BEGIN

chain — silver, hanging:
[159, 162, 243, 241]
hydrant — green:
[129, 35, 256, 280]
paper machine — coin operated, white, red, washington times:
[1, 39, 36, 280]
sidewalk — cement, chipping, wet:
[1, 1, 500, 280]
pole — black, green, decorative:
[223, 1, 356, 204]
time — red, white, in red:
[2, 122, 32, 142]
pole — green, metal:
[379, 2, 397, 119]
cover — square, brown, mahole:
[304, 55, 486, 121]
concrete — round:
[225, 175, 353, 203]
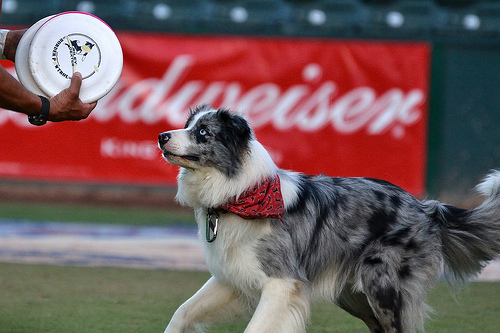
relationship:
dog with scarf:
[154, 103, 496, 327] [210, 175, 297, 222]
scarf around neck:
[210, 175, 297, 222] [180, 154, 304, 224]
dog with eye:
[154, 103, 496, 327] [197, 127, 208, 135]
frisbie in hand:
[13, 12, 124, 101] [44, 82, 102, 124]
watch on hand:
[30, 91, 51, 126] [44, 82, 102, 124]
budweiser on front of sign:
[10, 73, 416, 139] [5, 31, 426, 187]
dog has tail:
[154, 103, 496, 327] [426, 167, 499, 276]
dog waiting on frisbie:
[154, 103, 496, 327] [13, 12, 124, 101]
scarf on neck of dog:
[210, 175, 297, 222] [154, 103, 496, 327]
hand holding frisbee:
[44, 82, 102, 124] [30, 18, 123, 98]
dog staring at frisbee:
[154, 103, 496, 327] [30, 18, 123, 98]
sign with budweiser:
[5, 31, 426, 187] [10, 73, 416, 139]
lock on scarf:
[201, 208, 220, 242] [210, 175, 297, 222]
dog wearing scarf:
[154, 103, 496, 327] [210, 175, 297, 222]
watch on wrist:
[30, 91, 51, 126] [23, 85, 59, 132]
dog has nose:
[154, 103, 496, 327] [155, 131, 174, 144]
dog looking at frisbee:
[154, 103, 496, 327] [30, 18, 123, 98]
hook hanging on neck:
[201, 208, 220, 242] [180, 154, 304, 224]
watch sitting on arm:
[30, 91, 51, 126] [2, 62, 51, 124]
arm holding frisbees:
[2, 62, 51, 124] [13, 12, 124, 101]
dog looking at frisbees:
[154, 103, 496, 327] [13, 12, 124, 101]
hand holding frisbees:
[44, 82, 102, 124] [13, 12, 124, 101]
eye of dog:
[197, 127, 208, 135] [154, 103, 496, 327]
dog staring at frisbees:
[154, 103, 496, 327] [13, 12, 124, 101]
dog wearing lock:
[154, 103, 496, 327] [201, 208, 220, 242]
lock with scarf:
[201, 208, 220, 242] [210, 175, 297, 222]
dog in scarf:
[154, 103, 496, 327] [210, 175, 297, 222]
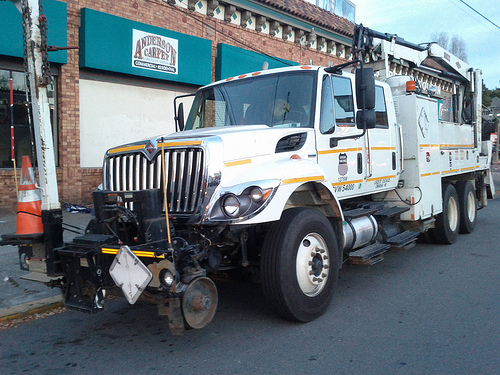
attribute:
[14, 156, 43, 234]
cone — orange, crushed, attached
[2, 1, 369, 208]
facade — brick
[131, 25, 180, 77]
sign — white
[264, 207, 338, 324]
tire — large, black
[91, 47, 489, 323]
truck — large, parked, white, big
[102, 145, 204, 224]
grill — metal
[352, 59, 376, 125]
mirror — large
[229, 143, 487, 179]
stripes — yellow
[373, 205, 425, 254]
steps — black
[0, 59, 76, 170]
window — big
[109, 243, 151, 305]
diamond — white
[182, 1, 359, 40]
cornice — ornate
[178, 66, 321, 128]
windshield — tinted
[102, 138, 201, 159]
stripe — yellow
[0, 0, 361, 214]
bricks — brown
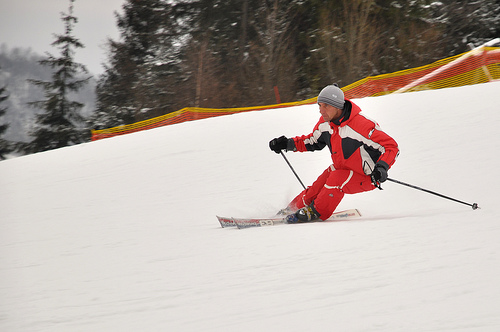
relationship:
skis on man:
[429, 172, 484, 217] [268, 92, 413, 224]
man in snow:
[268, 92, 413, 224] [93, 194, 186, 236]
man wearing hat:
[268, 92, 413, 224] [321, 85, 355, 104]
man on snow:
[268, 92, 413, 224] [93, 194, 186, 236]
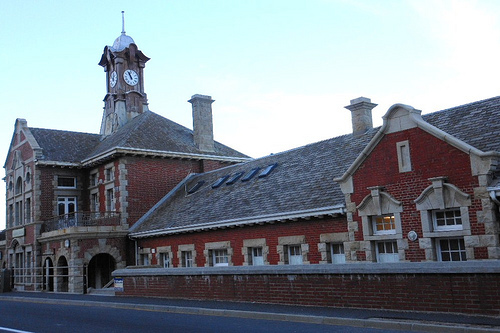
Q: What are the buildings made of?
A: Red brick.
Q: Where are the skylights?
A: Building on the right.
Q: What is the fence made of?
A: Brick.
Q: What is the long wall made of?
A: Brick.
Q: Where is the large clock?
A: On the tower.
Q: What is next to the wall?
A: The sidewalk.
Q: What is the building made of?
A: Brick.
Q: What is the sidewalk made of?
A: Concrete.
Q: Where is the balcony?
A: On the taller building.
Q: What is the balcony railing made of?
A: Metal.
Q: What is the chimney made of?
A: Brick.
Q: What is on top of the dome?
A: A pole.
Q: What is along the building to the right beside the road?
A: A brick wall.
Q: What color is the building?
A: Red.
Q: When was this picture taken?
A: Daytime.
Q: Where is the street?
A: On the left.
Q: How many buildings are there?
A: One.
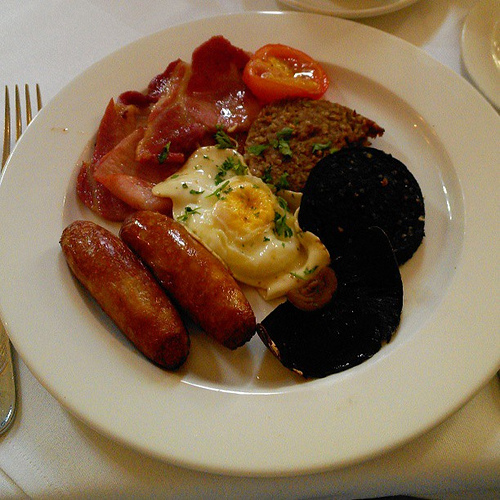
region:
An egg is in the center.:
[163, 145, 333, 291]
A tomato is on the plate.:
[241, 36, 333, 104]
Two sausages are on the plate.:
[57, 197, 261, 373]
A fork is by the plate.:
[1, 81, 44, 168]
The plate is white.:
[12, 14, 477, 473]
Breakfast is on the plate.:
[73, 46, 423, 351]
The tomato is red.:
[245, 39, 327, 103]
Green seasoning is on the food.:
[196, 117, 339, 260]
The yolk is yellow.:
[218, 179, 271, 223]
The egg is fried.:
[152, 142, 327, 300]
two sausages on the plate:
[57, 194, 249, 389]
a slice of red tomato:
[234, 28, 341, 115]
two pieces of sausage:
[61, 214, 255, 365]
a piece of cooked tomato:
[244, 43, 329, 100]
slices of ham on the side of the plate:
[81, 35, 256, 220]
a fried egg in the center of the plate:
[152, 143, 329, 296]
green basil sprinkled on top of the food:
[162, 125, 327, 240]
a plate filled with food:
[2, 12, 496, 474]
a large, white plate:
[1, 9, 496, 471]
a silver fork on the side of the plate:
[0, 83, 40, 437]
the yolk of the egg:
[219, 185, 271, 229]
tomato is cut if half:
[243, 43, 328, 99]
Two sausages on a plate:
[56, 218, 258, 377]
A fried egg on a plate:
[155, 140, 330, 292]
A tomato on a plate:
[243, 44, 330, 98]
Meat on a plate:
[79, 31, 258, 219]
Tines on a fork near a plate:
[2, 83, 37, 158]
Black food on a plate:
[257, 143, 423, 369]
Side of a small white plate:
[457, 9, 497, 102]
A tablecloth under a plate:
[11, 430, 117, 498]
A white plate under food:
[0, 11, 498, 479]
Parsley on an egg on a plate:
[267, 200, 294, 239]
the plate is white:
[1, 10, 498, 476]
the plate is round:
[0, 11, 499, 474]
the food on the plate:
[0, 11, 499, 476]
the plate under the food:
[0, 10, 497, 476]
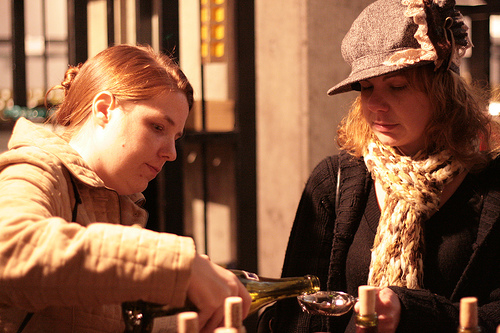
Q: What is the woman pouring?
A: Wine.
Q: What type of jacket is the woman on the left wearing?
A: Brown and quilted.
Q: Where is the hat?
A: On the woman's head.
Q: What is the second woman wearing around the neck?
A: Scarf.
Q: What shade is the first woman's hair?
A: Red.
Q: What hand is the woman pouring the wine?
A: Right.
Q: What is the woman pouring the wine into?
A: Glass.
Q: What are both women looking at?
A: The wine bottle.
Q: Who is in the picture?
A: Two women.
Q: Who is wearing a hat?
A: The woman on the right.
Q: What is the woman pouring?
A: Wine.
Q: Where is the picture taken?
A: An outdoor restaurant.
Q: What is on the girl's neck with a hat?
A: A scarf.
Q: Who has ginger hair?
A: The girl on the left.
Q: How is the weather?
A: Sunny.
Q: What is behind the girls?
A: A building.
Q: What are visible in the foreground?
A: Corks.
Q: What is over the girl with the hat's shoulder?
A: A purse strap.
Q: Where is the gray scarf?
A: On the woman in black.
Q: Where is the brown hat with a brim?
A: On the woman in black.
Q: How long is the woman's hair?
A: Short.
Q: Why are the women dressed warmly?
A: It is cold.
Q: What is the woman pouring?
A: Wine.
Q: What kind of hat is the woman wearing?
A: A flat brimmed hat.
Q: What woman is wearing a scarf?
A: The woman in black.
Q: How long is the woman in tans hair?
A: Long.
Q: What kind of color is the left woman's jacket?
A: Brown.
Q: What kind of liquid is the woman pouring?
A: Wine.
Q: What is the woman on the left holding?
A: A bottle.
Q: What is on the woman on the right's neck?
A: A scarf.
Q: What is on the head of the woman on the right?
A: A hat.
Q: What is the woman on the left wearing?
A: A coat.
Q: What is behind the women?
A: A building.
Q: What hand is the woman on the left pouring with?
A: The right hand.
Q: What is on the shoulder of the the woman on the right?
A: A strap.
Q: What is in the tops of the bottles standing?
A: Corks.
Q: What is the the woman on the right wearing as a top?
A: A brown swearter.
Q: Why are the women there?
A: To drink alcohol.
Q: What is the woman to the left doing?
A: Pouring liquor.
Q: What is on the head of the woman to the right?
A: A hat.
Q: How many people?
A: 2.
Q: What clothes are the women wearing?
A: Winter clothes.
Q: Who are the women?
A: Friends.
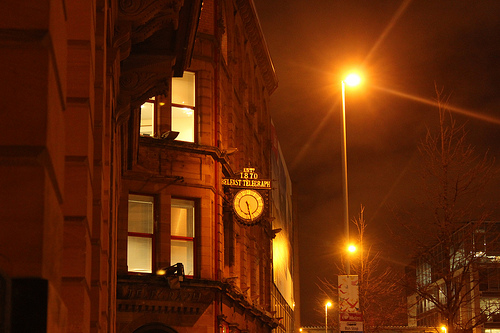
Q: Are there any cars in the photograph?
A: No, there are no cars.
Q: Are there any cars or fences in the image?
A: No, there are no cars or fences.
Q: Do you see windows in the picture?
A: Yes, there is a window.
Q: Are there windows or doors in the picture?
A: Yes, there is a window.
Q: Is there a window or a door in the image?
A: Yes, there is a window.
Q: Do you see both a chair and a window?
A: No, there is a window but no chairs.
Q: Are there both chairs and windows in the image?
A: No, there is a window but no chairs.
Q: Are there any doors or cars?
A: No, there are no cars or doors.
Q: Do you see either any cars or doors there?
A: No, there are no cars or doors.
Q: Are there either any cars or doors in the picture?
A: No, there are no cars or doors.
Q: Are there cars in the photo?
A: No, there are no cars.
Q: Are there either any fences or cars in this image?
A: No, there are no cars or fences.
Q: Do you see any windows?
A: Yes, there is a window.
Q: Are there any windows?
A: Yes, there is a window.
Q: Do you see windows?
A: Yes, there is a window.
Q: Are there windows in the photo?
A: Yes, there is a window.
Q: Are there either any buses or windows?
A: Yes, there is a window.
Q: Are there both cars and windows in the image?
A: No, there is a window but no cars.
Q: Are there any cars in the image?
A: No, there are no cars.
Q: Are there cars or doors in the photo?
A: No, there are no cars or doors.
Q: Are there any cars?
A: No, there are no cars.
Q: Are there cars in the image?
A: No, there are no cars.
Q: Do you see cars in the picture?
A: No, there are no cars.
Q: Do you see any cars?
A: No, there are no cars.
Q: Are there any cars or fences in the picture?
A: No, there are no cars or fences.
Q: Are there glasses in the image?
A: No, there are no glasses.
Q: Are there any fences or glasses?
A: No, there are no glasses or fences.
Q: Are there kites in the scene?
A: No, there are no kites.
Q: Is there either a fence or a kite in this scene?
A: No, there are no kites or fences.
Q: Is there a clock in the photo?
A: Yes, there is a clock.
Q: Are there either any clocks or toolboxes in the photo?
A: Yes, there is a clock.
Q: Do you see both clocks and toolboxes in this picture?
A: No, there is a clock but no toolboxes.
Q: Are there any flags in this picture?
A: No, there are no flags.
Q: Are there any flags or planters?
A: No, there are no flags or planters.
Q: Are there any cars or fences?
A: No, there are no cars or fences.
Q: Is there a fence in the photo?
A: No, there are no fences.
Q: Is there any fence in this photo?
A: No, there are no fences.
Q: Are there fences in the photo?
A: No, there are no fences.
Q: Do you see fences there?
A: No, there are no fences.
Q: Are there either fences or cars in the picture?
A: No, there are no fences or cars.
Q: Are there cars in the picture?
A: No, there are no cars.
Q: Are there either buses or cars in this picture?
A: No, there are no cars or buses.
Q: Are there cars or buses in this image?
A: No, there are no cars or buses.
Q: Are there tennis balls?
A: No, there are no tennis balls.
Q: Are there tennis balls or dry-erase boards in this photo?
A: No, there are no tennis balls or dry-erase boards.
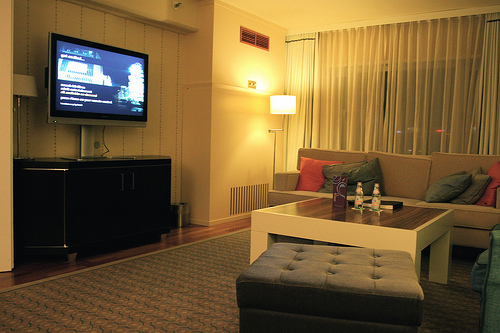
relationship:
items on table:
[353, 199, 403, 211] [250, 197, 455, 284]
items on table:
[370, 182, 384, 217] [250, 197, 455, 284]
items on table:
[353, 182, 365, 212] [250, 197, 455, 284]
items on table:
[330, 177, 347, 210] [250, 197, 455, 284]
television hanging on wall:
[41, 27, 161, 144] [151, 0, 493, 197]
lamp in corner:
[269, 89, 296, 114] [258, 23, 304, 190]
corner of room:
[258, 23, 304, 190] [1, 1, 496, 331]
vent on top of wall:
[239, 27, 271, 49] [1, 0, 287, 270]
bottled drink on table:
[348, 177, 365, 212] [355, 210, 408, 240]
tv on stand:
[45, 30, 173, 156] [65, 127, 117, 159]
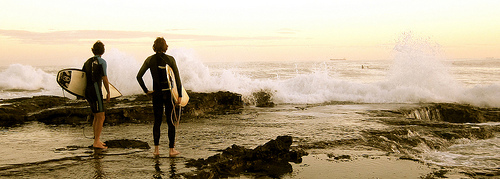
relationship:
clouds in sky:
[1, 29, 301, 47] [4, 2, 496, 67]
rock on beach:
[208, 133, 322, 173] [35, 2, 482, 152]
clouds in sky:
[1, 22, 295, 45] [232, 8, 394, 43]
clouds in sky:
[1, 29, 301, 47] [274, 6, 327, 46]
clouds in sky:
[1, 29, 301, 47] [196, 1, 417, 41]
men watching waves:
[81, 36, 185, 155] [5, 45, 499, 104]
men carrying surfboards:
[33, 25, 206, 157] [50, 67, 125, 99]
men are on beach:
[81, 36, 185, 155] [6, 90, 488, 169]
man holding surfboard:
[86, 42, 109, 64] [51, 67, 89, 89]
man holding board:
[148, 38, 171, 73] [165, 64, 190, 107]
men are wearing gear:
[81, 36, 185, 155] [82, 56, 108, 114]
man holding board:
[83, 40, 112, 148] [55, 67, 122, 100]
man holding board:
[137, 36, 183, 155] [165, 62, 190, 107]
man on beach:
[83, 40, 112, 148] [6, 90, 488, 169]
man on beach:
[137, 36, 183, 155] [6, 90, 488, 169]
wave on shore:
[214, 31, 451, 95] [144, 102, 442, 156]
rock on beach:
[184, 135, 308, 173] [12, 111, 480, 177]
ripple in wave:
[256, 113, 319, 121] [0, 53, 500, 155]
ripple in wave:
[206, 113, 318, 128] [0, 53, 500, 155]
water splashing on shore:
[1, 59, 497, 105] [3, 89, 498, 177]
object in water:
[354, 61, 370, 83] [248, 21, 468, 151]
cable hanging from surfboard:
[168, 100, 182, 134] [169, 82, 189, 109]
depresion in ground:
[420, 99, 499, 130] [370, 97, 497, 175]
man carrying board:
[137, 36, 183, 155] [163, 63, 195, 108]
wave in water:
[0, 30, 500, 106] [1, 48, 498, 175]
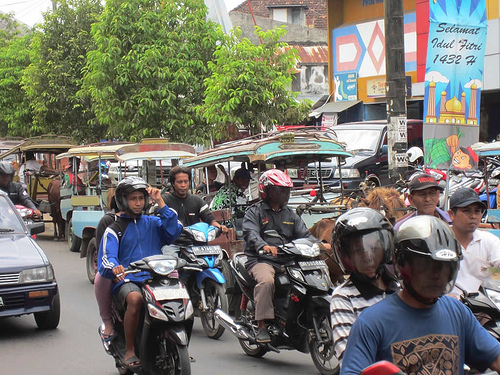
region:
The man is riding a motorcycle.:
[211, 167, 354, 369]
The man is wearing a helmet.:
[255, 165, 298, 215]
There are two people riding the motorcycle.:
[88, 172, 213, 374]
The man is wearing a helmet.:
[111, 178, 153, 218]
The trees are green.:
[0, 0, 306, 141]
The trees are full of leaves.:
[0, 1, 315, 151]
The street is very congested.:
[1, 135, 496, 373]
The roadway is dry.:
[0, 238, 322, 372]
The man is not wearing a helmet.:
[168, 162, 208, 200]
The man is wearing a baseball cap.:
[452, 187, 494, 232]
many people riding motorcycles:
[55, 139, 488, 351]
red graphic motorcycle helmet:
[237, 166, 290, 213]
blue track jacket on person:
[107, 197, 186, 287]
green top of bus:
[233, 134, 360, 164]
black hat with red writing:
[405, 168, 447, 213]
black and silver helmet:
[393, 209, 463, 306]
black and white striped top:
[328, 284, 355, 346]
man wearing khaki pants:
[237, 261, 283, 336]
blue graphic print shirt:
[353, 298, 488, 373]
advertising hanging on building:
[425, 16, 482, 86]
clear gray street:
[20, 328, 95, 361]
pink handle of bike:
[363, 351, 411, 373]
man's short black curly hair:
[162, 164, 207, 181]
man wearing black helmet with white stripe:
[104, 176, 171, 211]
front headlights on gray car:
[5, 264, 59, 284]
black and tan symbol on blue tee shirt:
[385, 329, 483, 373]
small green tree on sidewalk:
[185, 26, 319, 138]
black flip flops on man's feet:
[116, 349, 158, 374]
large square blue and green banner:
[403, 11, 485, 196]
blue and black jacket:
[80, 193, 255, 283]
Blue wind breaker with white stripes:
[103, 215, 185, 284]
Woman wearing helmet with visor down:
[329, 207, 398, 353]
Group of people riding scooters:
[43, 148, 386, 373]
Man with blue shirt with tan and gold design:
[370, 297, 469, 372]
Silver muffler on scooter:
[208, 300, 256, 366]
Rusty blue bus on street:
[191, 114, 347, 221]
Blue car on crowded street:
[1, 204, 63, 355]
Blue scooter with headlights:
[188, 215, 249, 315]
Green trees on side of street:
[9, 72, 249, 148]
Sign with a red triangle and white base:
[354, 15, 419, 102]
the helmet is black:
[400, 211, 468, 268]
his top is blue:
[106, 210, 182, 287]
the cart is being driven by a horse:
[324, 191, 406, 265]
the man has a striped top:
[332, 288, 350, 350]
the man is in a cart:
[201, 160, 248, 211]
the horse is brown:
[327, 188, 422, 244]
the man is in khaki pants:
[247, 271, 283, 324]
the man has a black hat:
[446, 193, 494, 219]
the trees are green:
[81, 42, 251, 91]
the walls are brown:
[307, 4, 324, 22]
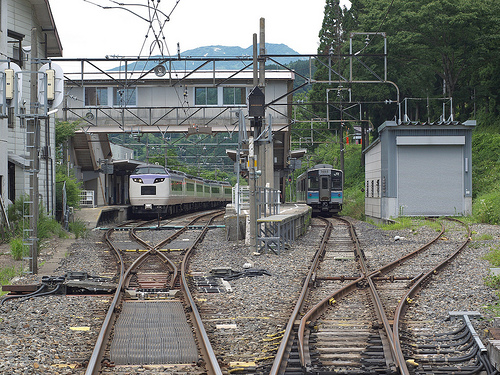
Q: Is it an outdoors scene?
A: Yes, it is outdoors.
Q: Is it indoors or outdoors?
A: It is outdoors.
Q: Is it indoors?
A: No, it is outdoors.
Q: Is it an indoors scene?
A: No, it is outdoors.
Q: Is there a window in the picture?
A: Yes, there is a window.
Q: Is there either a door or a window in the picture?
A: Yes, there is a window.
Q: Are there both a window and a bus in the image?
A: No, there is a window but no buses.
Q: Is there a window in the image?
A: Yes, there is a window.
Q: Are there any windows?
A: Yes, there is a window.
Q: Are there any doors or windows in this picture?
A: Yes, there is a window.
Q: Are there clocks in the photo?
A: No, there are no clocks.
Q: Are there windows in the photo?
A: Yes, there is a window.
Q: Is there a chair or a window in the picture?
A: Yes, there is a window.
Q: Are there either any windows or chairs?
A: Yes, there is a window.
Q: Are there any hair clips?
A: No, there are no hair clips.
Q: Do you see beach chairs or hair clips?
A: No, there are no hair clips or beach chairs.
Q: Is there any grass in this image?
A: Yes, there is grass.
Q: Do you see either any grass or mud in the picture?
A: Yes, there is grass.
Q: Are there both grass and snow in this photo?
A: No, there is grass but no snow.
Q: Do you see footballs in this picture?
A: No, there are no footballs.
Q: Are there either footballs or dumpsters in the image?
A: No, there are no footballs or dumpsters.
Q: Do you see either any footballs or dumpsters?
A: No, there are no footballs or dumpsters.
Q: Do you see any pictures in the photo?
A: No, there are no pictures.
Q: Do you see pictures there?
A: No, there are no pictures.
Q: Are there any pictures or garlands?
A: No, there are no pictures or garlands.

END

» Assigned task
Copy the records above without any change, starting with their first line and going on through the line that contains "[225, 175, 353, 203]".

» Output for this exercise
chain — silver, hanging:
[159, 162, 243, 241]
hydrant — green:
[129, 35, 256, 280]
paper machine — coin operated, white, red, washington times:
[1, 39, 36, 280]
sidewalk — cement, chipping, wet:
[1, 1, 500, 280]
pole — black, green, decorative:
[223, 1, 356, 204]
time — red, white, in red:
[2, 122, 32, 142]
pole — green, metal:
[379, 2, 397, 119]
cover — square, brown, mahole:
[304, 55, 486, 121]
concrete — round:
[225, 175, 353, 203]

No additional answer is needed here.